Robert Ebert gave Casino Royale 4 Stars and said this in regards to the film, “With “Casino Royale,” we get to the obligatory concluding lovey-dovey on the tropical sands, and then the movie pulls a screeching U-turn and starts up again with the most sensational scene I have ever seen set in Venice, or most other places. It’s a movie that keeps on giving.

Rolling Stones

“Casino Royale, heavier on character than action, was the first book in Fleming’s Bond series, making it the ideal place to start the wheel spinning anew. That’s right, Casino Royale acts like the other Bond movies never existed.
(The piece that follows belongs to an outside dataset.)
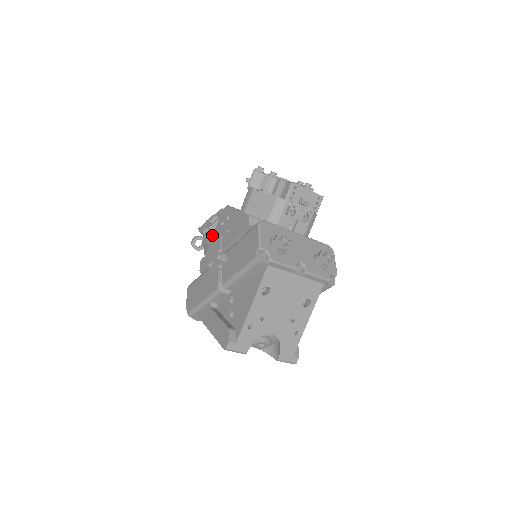
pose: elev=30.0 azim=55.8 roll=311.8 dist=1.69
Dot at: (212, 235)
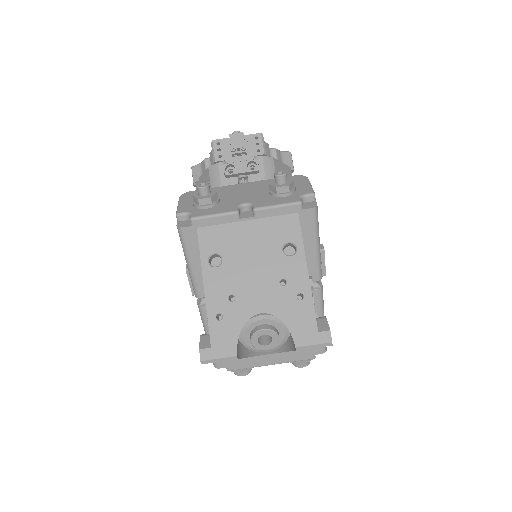
Dot at: occluded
We’re back at square one, only the time is now, the fantasy is limited and the story is anchored in reality.”

Rotten Tomatoes

Rotten Tomatoes scored this film at 95% and had this to say, “Casino Royale disposes of the silliness and gadgetry that plagued recent James Bond outings, and Daniel Craig delivers what fans and critics have been waiting for: a caustic, haunted, intense reinvention of 007″

Awards & Accolades

Casino Royale won the 2007 BAFTA Film Award for Best Sound, 2007 ASCAP Film and Television Music Awards for Top Box Office Films, and the 2007 Saturn Award for Best Action/Adventure/Thriller Film.

This film was also nominated for a plethora of awards including the BAFTA Film Award for Best Cinematography, the Saturn Award for Best Music, and the Edgar Allan Poe Award for Best Motion Picture Screen Play to name a few.
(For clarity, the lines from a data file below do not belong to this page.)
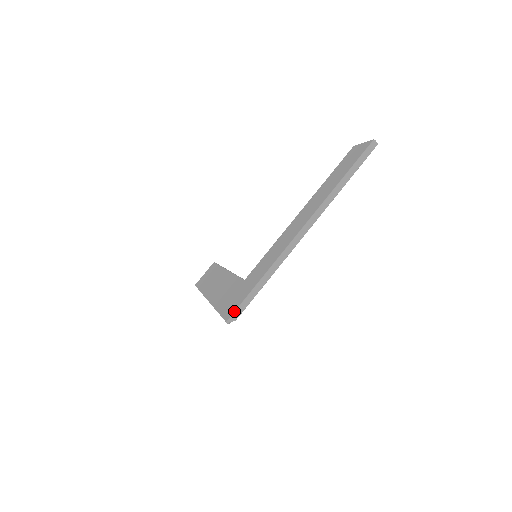
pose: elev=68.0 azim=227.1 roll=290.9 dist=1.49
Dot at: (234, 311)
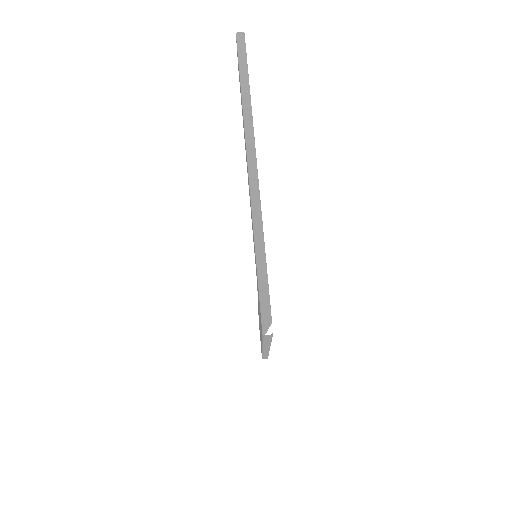
Dot at: occluded
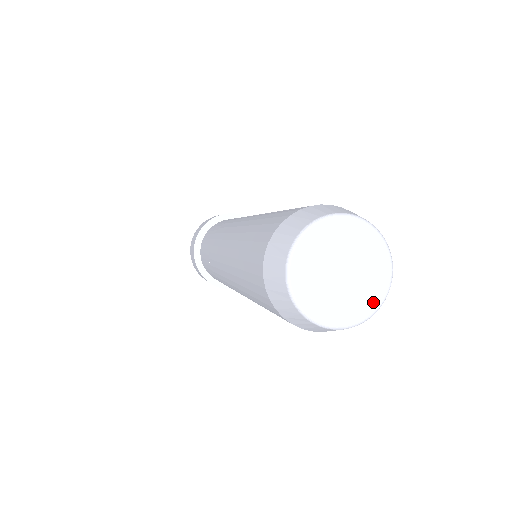
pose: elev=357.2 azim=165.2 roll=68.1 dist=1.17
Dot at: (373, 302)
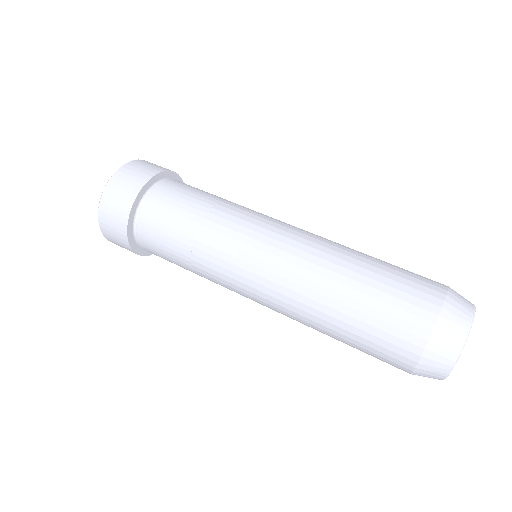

Our Rating and Recommendation

1.5 Stars out of 5 Stars

Before we attempt to go over everything this movie did right, we will point out the one negative we saw. There were a couple major differences between this movie when comparing it to the book that it’s based on.

A major difference is found in Mathis’ character. Unlike the film, the novel never portrays Mathis as a traitor, but it actually puts an emphasis on Bond and Mathis’ friendship.

Also in the film, Bond is poisoned by one of Le Chiffre’s associates during the poker game, while in the novel someone holds a gun to his back. These differences slightly impact the authenticity of the film and cannot go unnoticed.

On the positive side of things, critics everywhere believe that the casting for this film was phenomenal and we couldn’t agree more. Daniel Craig embraced James Bond’s character and truly made it his own. He made viewers care deeply for this arrogant, broken, and bitter spy.

Eva Green also did a great job in her role as Vesper, making people feel sorry for this character, even though she turned out to be different than expected. They both won several awards for their performances. Mads Mikkelsen, Judi Dench, and Jeffrey Wright were also recognized for their performances in this film as well.

We enjoy the fact that the producers were successfully able to modernize this film and bring it up to times with the twenty-first century. The updated technology, attire, and customs they incorporate into the film help the younger generation connect to the Bond Series on a more personal level.

The main reason why this movie received such a high rating and a big reason why we recommend it is the fact that it’s an action-packed thriller that keeps viewers on their toes at all times.

There were multiple scenes where you think it’s over, but then something dramatic happens to prove that there’s still more to come.

Our Recommendation:

This movie is just the right mix of unpredictable excitement and the classic Bond story we all know and love.